→ What you need to do: Copy every line below that has the word "allows" in it.

→ Data excerpts:
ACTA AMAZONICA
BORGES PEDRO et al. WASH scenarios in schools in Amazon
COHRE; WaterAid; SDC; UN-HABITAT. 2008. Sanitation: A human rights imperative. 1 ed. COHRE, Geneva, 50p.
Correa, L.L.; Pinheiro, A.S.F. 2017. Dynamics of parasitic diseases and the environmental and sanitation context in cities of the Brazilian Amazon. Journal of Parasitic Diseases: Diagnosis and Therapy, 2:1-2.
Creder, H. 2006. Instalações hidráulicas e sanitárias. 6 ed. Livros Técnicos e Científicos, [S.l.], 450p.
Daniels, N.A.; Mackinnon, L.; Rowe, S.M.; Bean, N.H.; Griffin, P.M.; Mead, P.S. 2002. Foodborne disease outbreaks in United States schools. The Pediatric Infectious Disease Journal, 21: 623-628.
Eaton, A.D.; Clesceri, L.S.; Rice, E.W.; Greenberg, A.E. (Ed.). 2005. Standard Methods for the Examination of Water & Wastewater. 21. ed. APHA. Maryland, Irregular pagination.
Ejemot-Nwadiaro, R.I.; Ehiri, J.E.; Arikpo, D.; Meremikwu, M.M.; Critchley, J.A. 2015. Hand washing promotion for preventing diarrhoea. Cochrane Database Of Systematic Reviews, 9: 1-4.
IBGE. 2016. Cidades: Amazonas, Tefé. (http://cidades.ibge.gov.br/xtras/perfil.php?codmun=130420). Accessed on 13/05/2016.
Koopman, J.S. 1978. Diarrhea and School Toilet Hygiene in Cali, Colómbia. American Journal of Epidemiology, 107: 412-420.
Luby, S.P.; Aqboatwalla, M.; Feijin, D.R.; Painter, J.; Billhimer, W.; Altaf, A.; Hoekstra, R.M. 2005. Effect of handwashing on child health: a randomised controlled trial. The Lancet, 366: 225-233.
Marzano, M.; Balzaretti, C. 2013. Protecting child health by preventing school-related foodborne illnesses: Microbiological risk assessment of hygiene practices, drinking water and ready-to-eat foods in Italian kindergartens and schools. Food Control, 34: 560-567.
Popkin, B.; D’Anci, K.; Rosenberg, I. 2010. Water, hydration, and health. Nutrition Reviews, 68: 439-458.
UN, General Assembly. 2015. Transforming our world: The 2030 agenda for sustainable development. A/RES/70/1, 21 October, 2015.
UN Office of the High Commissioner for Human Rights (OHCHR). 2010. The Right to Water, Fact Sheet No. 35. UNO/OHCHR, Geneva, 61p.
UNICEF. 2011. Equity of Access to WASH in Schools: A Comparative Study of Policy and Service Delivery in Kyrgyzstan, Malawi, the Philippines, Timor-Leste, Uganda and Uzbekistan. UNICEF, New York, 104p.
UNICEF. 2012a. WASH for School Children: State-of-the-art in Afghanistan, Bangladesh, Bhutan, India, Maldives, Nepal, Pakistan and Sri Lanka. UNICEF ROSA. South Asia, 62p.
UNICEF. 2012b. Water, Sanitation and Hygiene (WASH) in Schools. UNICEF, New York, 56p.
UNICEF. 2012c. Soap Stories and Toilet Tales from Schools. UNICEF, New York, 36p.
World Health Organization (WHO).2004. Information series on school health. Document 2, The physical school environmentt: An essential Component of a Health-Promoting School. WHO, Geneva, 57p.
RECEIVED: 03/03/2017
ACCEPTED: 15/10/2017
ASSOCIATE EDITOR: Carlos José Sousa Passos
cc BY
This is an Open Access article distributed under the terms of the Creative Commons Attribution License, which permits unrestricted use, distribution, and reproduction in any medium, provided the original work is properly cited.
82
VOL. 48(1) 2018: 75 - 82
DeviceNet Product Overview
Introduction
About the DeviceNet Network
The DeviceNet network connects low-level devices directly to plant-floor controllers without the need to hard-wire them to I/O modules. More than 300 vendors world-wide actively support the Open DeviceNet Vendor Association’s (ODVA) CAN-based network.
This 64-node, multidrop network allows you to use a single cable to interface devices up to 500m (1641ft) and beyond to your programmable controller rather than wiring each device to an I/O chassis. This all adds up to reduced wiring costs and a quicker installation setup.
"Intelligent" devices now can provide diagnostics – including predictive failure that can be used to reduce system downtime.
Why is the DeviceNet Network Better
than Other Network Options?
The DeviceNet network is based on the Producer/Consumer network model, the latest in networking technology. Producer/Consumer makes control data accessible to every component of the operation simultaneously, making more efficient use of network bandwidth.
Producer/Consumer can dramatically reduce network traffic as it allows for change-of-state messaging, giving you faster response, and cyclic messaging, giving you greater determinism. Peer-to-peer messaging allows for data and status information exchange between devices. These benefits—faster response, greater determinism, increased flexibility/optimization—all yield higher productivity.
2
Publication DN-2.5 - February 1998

→ Result of the exercise:
This 64-node, multidrop network allows you to use a single cable to interface devices up to 500m (1641ft) and beyond to your programmable controller rather than wiring each device to an I/O chassis. This all adds up to reduced wiring costs and a quicker installation setup.
Producer/Consumer can dramatically reduce network traffic as it allows for change-of-state messaging, giving you faster response, and cyclic messaging, giving you greater determinism. Peer-to-peer messaging allows for data and status information exchange between devices. These benefits—faster response, greater determinism, increased flexibility/optimization—all yield higher productivity.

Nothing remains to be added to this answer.